ニースの光の中で、マティスを考える

いま、パソコンの前に座っている。
机の上にはメモが散らばり、画面には作品画像や年表、引用したい文章が並んでいる。
次に僕が担当する「西洋美術史講座」の準備を進めているところだ。

テーマをアンリ・マティスに決めたのは、ほかでもない自分自身だ。理由はいくつかある。

ひとつは、単純に僕がマティスを好きだということ。
そしてもうひとつ——こちらの方が大きいのだが——好きなのに、「どこが好きなのか」を自分の言葉でうまく説明できない、という引っかかりがずっと残っていることだ。

一般の方に向けて美術の魅力を語るには、史実を並べるだけでは足りない。自分の中にある疑問をいったん表に出し、問い直し、手触りのある理解に変えていく必要がある。もちろん、さらっと要点だけを紹介する講座もあり得る。でも、それだと一番つまらないのは、たぶん僕自身なのだ。

そんなふうに、マティス講座に向けてあらためて勉強を進めていると、ふと、以前マティスを巡って南フランスを歩いた日のことがよみがえってきた。正確には、ニースを拠点にして、周囲の街々をゆっくりと巡っていた旅である。

ニースの海岸

ニースを離れる最終日、「やはり一度は行っておきたい」と思ってバスに乗り、シミエの丘にあるマティス美術館へ向かった。
目に飛び込んできたのは、赤い壁の建物。あれがマティス美術館だ。訪れたのは5月、初夏の始まり。地中海の光がさんさんと降り注ぎ、赤い壁がいっそう鮮やかに浮かび上がっていた。

マティスが住んだニースのシミエ地区

館内もまた、地中海の館らしく、太陽の光をたっぷりと取り込んでいた。その光の中でマティスの作品を見る。いま思い返しても、あの体験は特別だった。

マティスの色彩は、ただ“美しい”のではない。画面に生命力を満たすための、決定的な役割を担っている。色の配置は、鑑賞者の視線を画面上で動かす。モチーフそのものにもリズムがあるが、色の関係がその動きをさらに増幅し、見る側の身体まで巻き込んでいく。マティスは、絵の中に「生命力が立ち上がる回路」をつくっているのだと思う。
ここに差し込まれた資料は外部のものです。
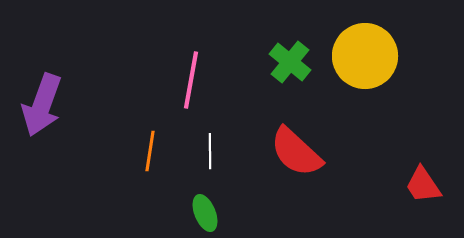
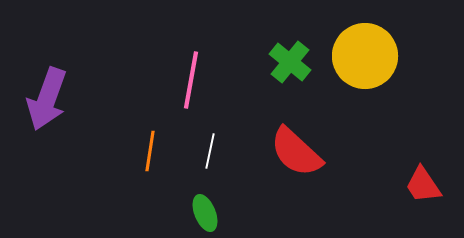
purple arrow: moved 5 px right, 6 px up
white line: rotated 12 degrees clockwise
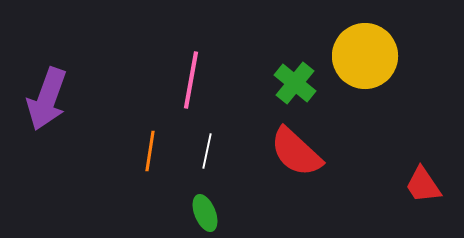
green cross: moved 5 px right, 21 px down
white line: moved 3 px left
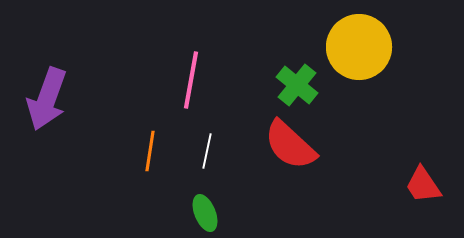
yellow circle: moved 6 px left, 9 px up
green cross: moved 2 px right, 2 px down
red semicircle: moved 6 px left, 7 px up
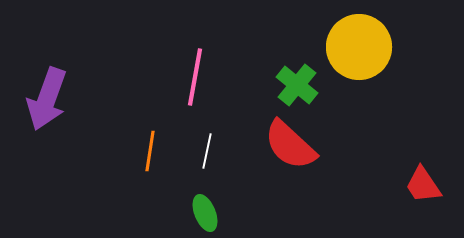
pink line: moved 4 px right, 3 px up
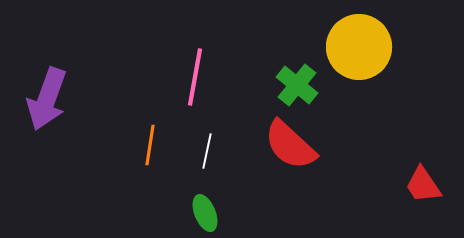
orange line: moved 6 px up
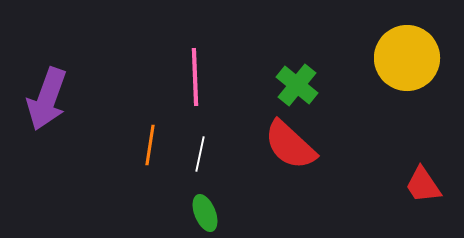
yellow circle: moved 48 px right, 11 px down
pink line: rotated 12 degrees counterclockwise
white line: moved 7 px left, 3 px down
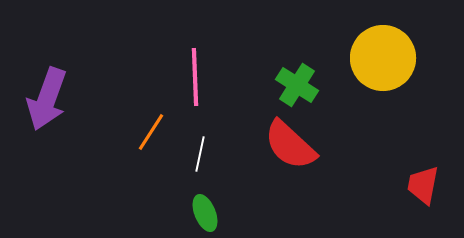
yellow circle: moved 24 px left
green cross: rotated 6 degrees counterclockwise
orange line: moved 1 px right, 13 px up; rotated 24 degrees clockwise
red trapezoid: rotated 45 degrees clockwise
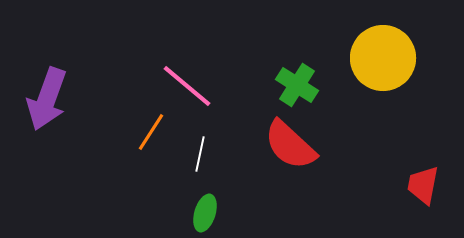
pink line: moved 8 px left, 9 px down; rotated 48 degrees counterclockwise
green ellipse: rotated 39 degrees clockwise
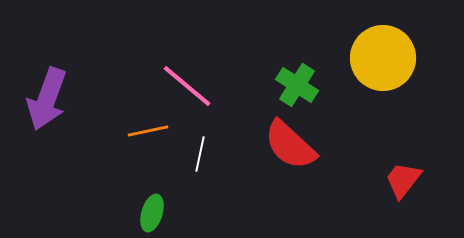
orange line: moved 3 px left, 1 px up; rotated 45 degrees clockwise
red trapezoid: moved 20 px left, 5 px up; rotated 27 degrees clockwise
green ellipse: moved 53 px left
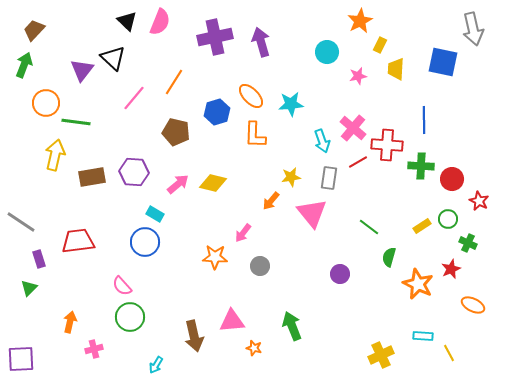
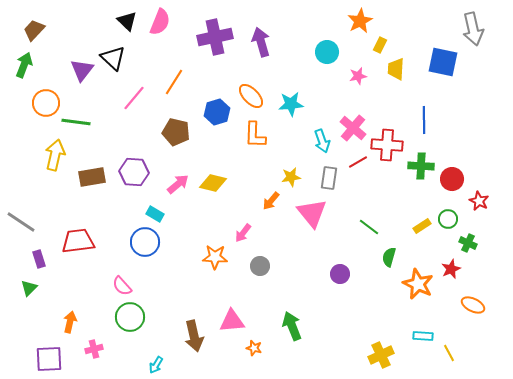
purple square at (21, 359): moved 28 px right
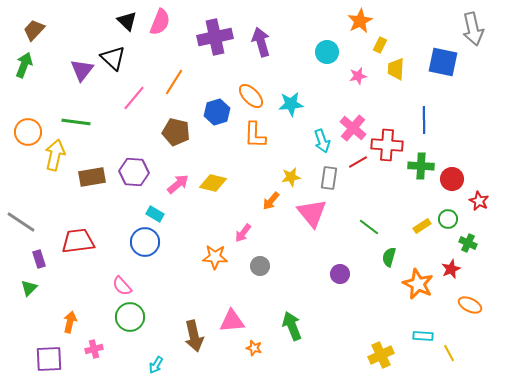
orange circle at (46, 103): moved 18 px left, 29 px down
orange ellipse at (473, 305): moved 3 px left
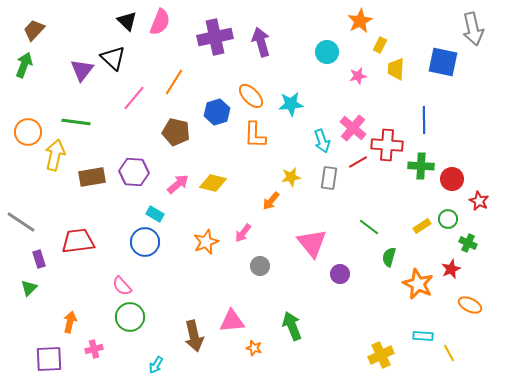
pink triangle at (312, 213): moved 30 px down
orange star at (215, 257): moved 9 px left, 15 px up; rotated 25 degrees counterclockwise
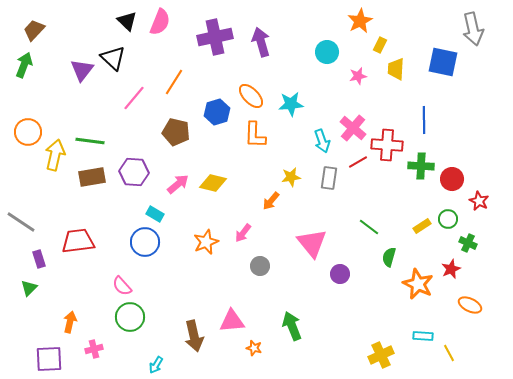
green line at (76, 122): moved 14 px right, 19 px down
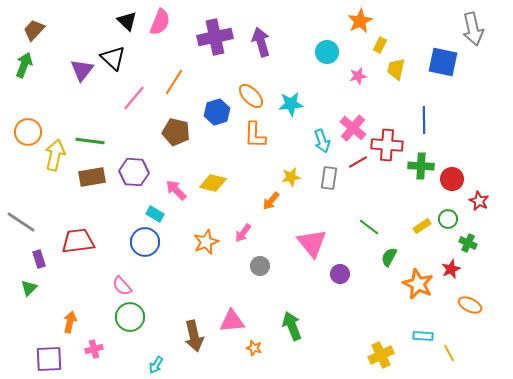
yellow trapezoid at (396, 69): rotated 10 degrees clockwise
pink arrow at (178, 184): moved 2 px left, 6 px down; rotated 95 degrees counterclockwise
green semicircle at (389, 257): rotated 12 degrees clockwise
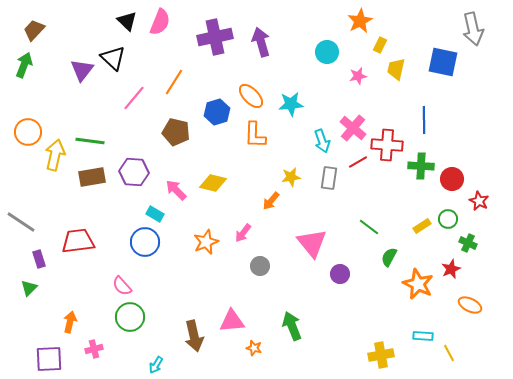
yellow cross at (381, 355): rotated 15 degrees clockwise
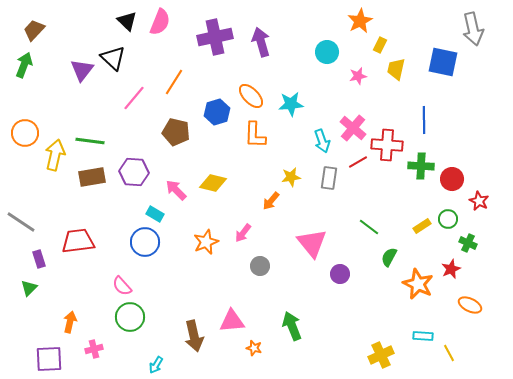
orange circle at (28, 132): moved 3 px left, 1 px down
yellow cross at (381, 355): rotated 15 degrees counterclockwise
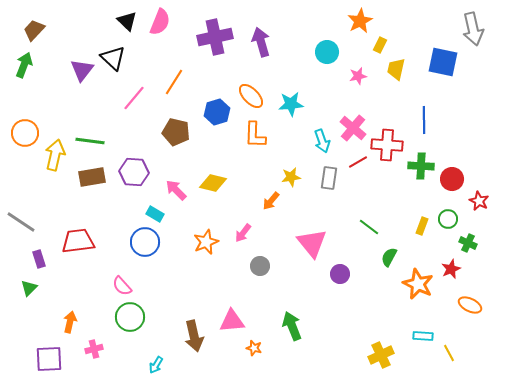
yellow rectangle at (422, 226): rotated 36 degrees counterclockwise
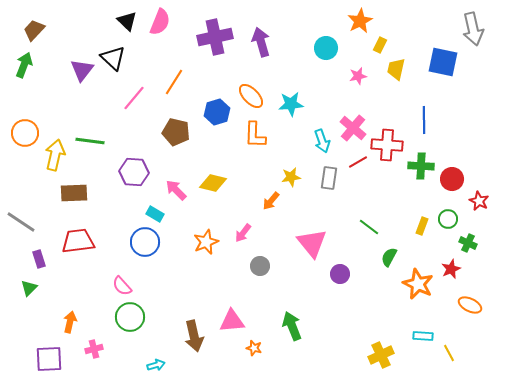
cyan circle at (327, 52): moved 1 px left, 4 px up
brown rectangle at (92, 177): moved 18 px left, 16 px down; rotated 8 degrees clockwise
cyan arrow at (156, 365): rotated 138 degrees counterclockwise
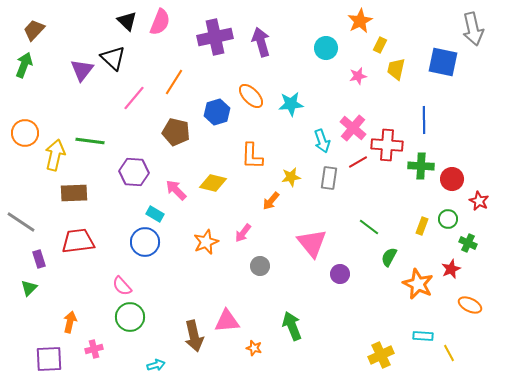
orange L-shape at (255, 135): moved 3 px left, 21 px down
pink triangle at (232, 321): moved 5 px left
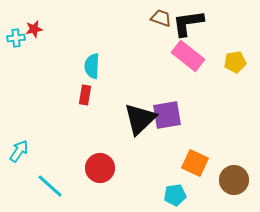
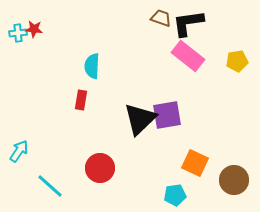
red star: rotated 18 degrees clockwise
cyan cross: moved 2 px right, 5 px up
yellow pentagon: moved 2 px right, 1 px up
red rectangle: moved 4 px left, 5 px down
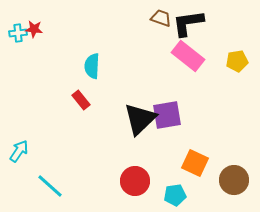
red rectangle: rotated 48 degrees counterclockwise
red circle: moved 35 px right, 13 px down
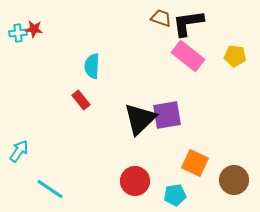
yellow pentagon: moved 2 px left, 5 px up; rotated 15 degrees clockwise
cyan line: moved 3 px down; rotated 8 degrees counterclockwise
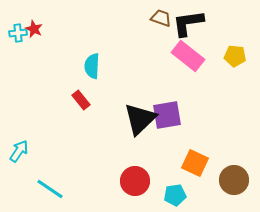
red star: rotated 18 degrees clockwise
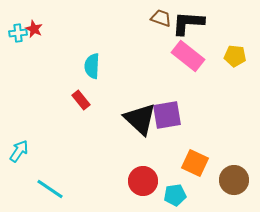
black L-shape: rotated 12 degrees clockwise
black triangle: rotated 33 degrees counterclockwise
red circle: moved 8 px right
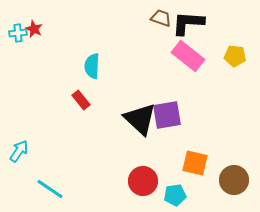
orange square: rotated 12 degrees counterclockwise
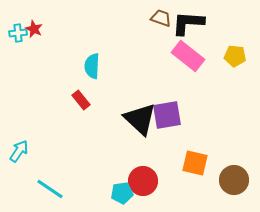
cyan pentagon: moved 53 px left, 2 px up
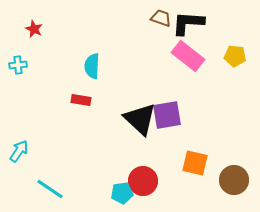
cyan cross: moved 32 px down
red rectangle: rotated 42 degrees counterclockwise
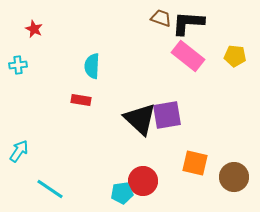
brown circle: moved 3 px up
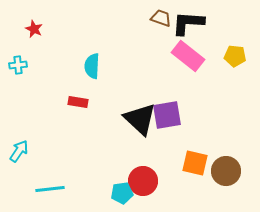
red rectangle: moved 3 px left, 2 px down
brown circle: moved 8 px left, 6 px up
cyan line: rotated 40 degrees counterclockwise
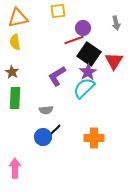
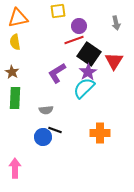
purple circle: moved 4 px left, 2 px up
purple L-shape: moved 3 px up
black line: rotated 64 degrees clockwise
orange cross: moved 6 px right, 5 px up
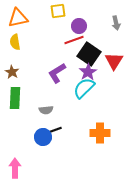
black line: rotated 40 degrees counterclockwise
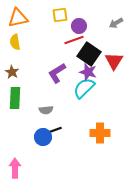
yellow square: moved 2 px right, 4 px down
gray arrow: rotated 72 degrees clockwise
purple star: rotated 24 degrees counterclockwise
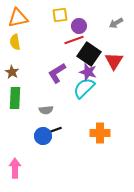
blue circle: moved 1 px up
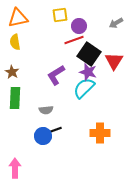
purple L-shape: moved 1 px left, 2 px down
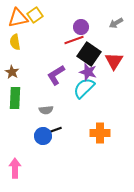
yellow square: moved 25 px left; rotated 28 degrees counterclockwise
purple circle: moved 2 px right, 1 px down
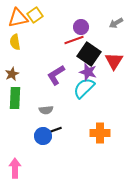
brown star: moved 2 px down; rotated 16 degrees clockwise
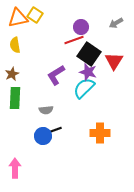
yellow square: rotated 21 degrees counterclockwise
yellow semicircle: moved 3 px down
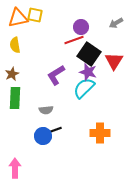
yellow square: rotated 21 degrees counterclockwise
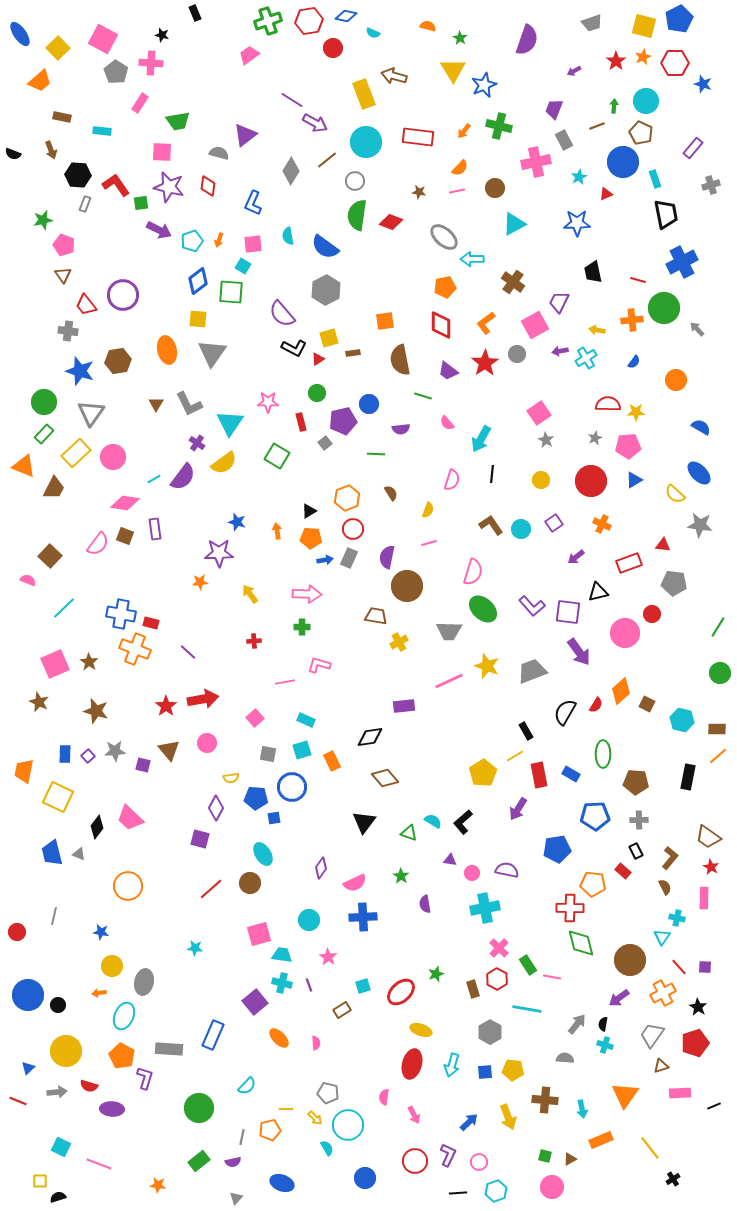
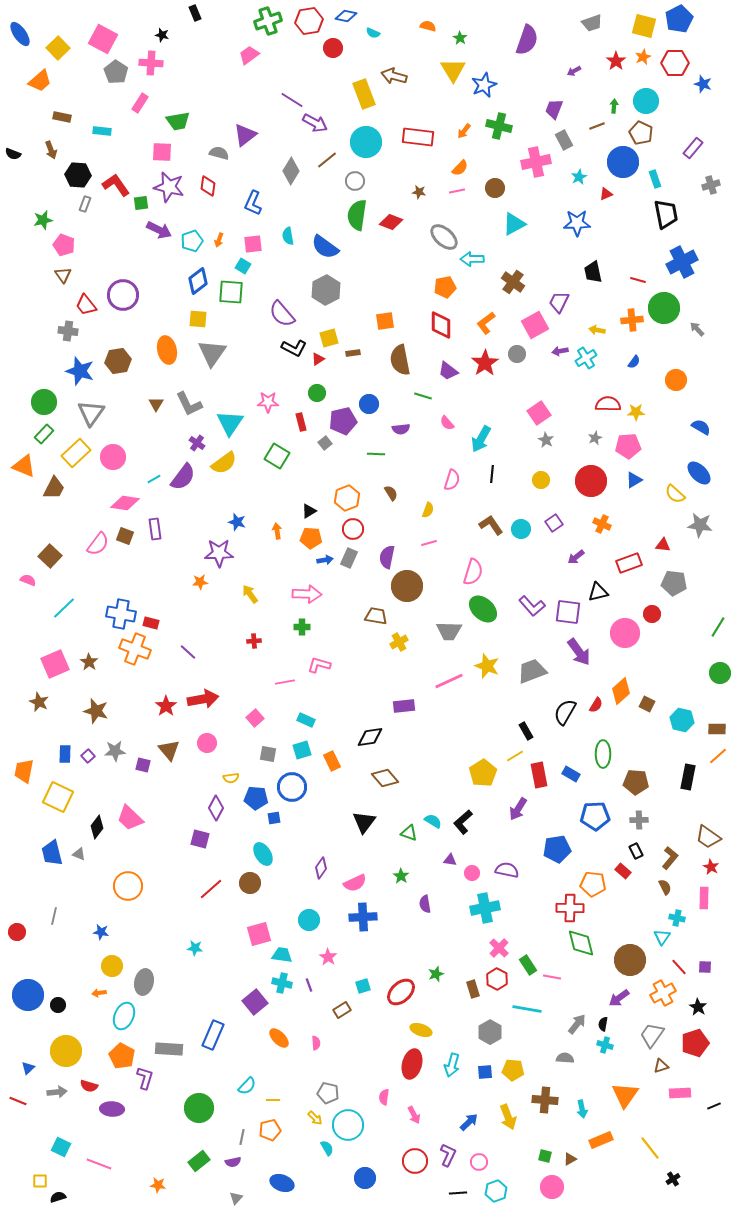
yellow line at (286, 1109): moved 13 px left, 9 px up
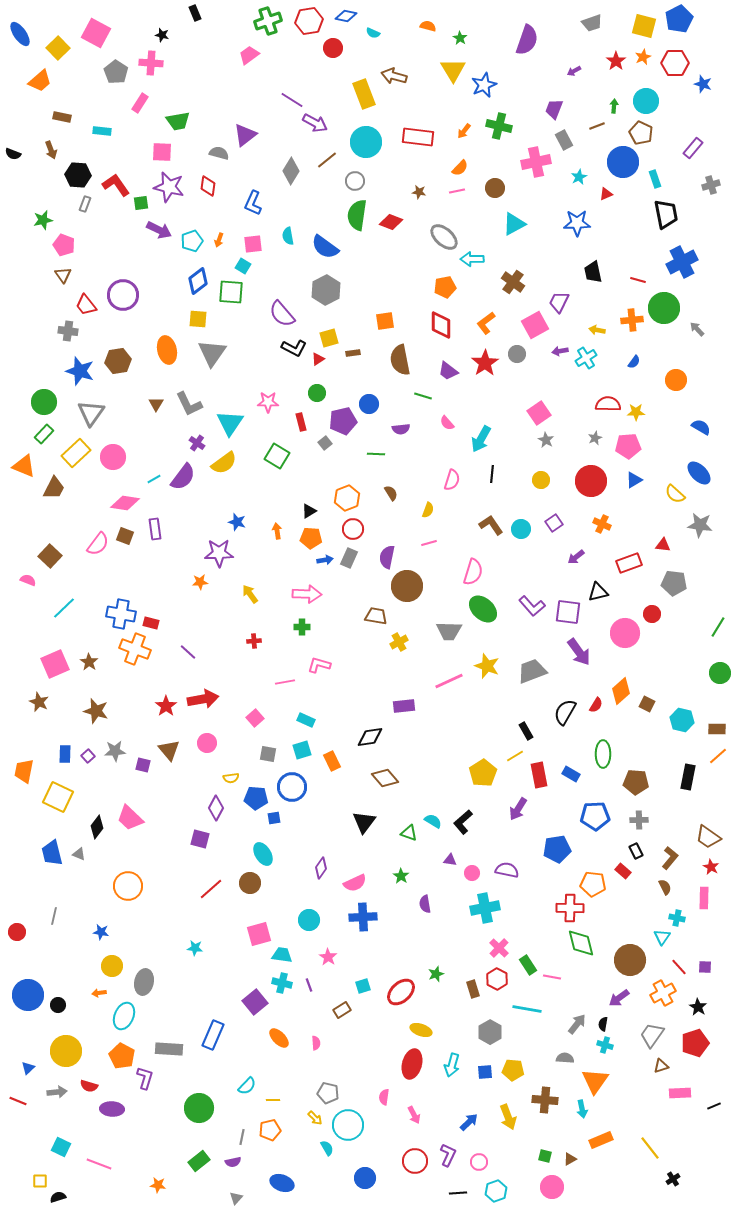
pink square at (103, 39): moved 7 px left, 6 px up
orange triangle at (625, 1095): moved 30 px left, 14 px up
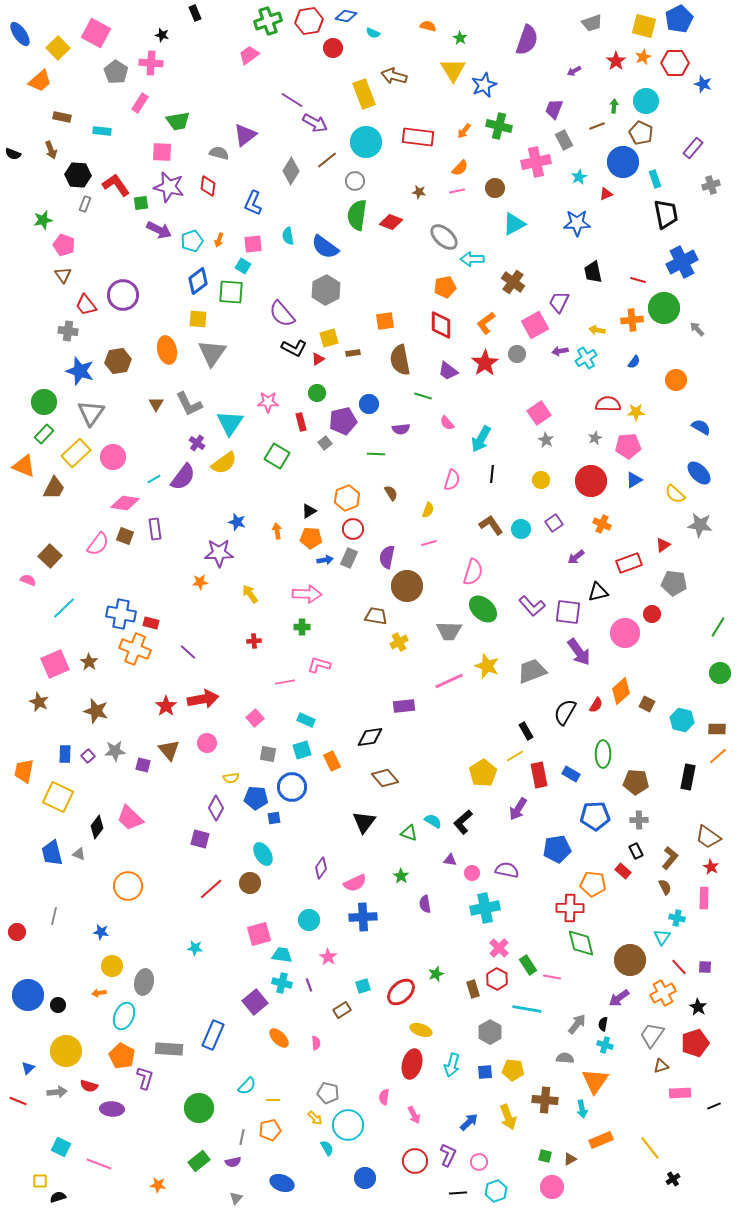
red triangle at (663, 545): rotated 42 degrees counterclockwise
そして、色と色の関係は、僕たちの身の回りの世界にもそのまま還元される。人は色の間を歩き、光の中で生きている。
そう考えると、マティスの芸術は「動きの芸術」なのだ、と腑に落ちる。変化の中でこそ幸福が生まれる——マティスの作品群は、そんなふうに語りかけてくる。

講座ではこの「動き」を、作品を通していっしょに確かめてみたい。ニースの光の記憶を手がかりにしながら。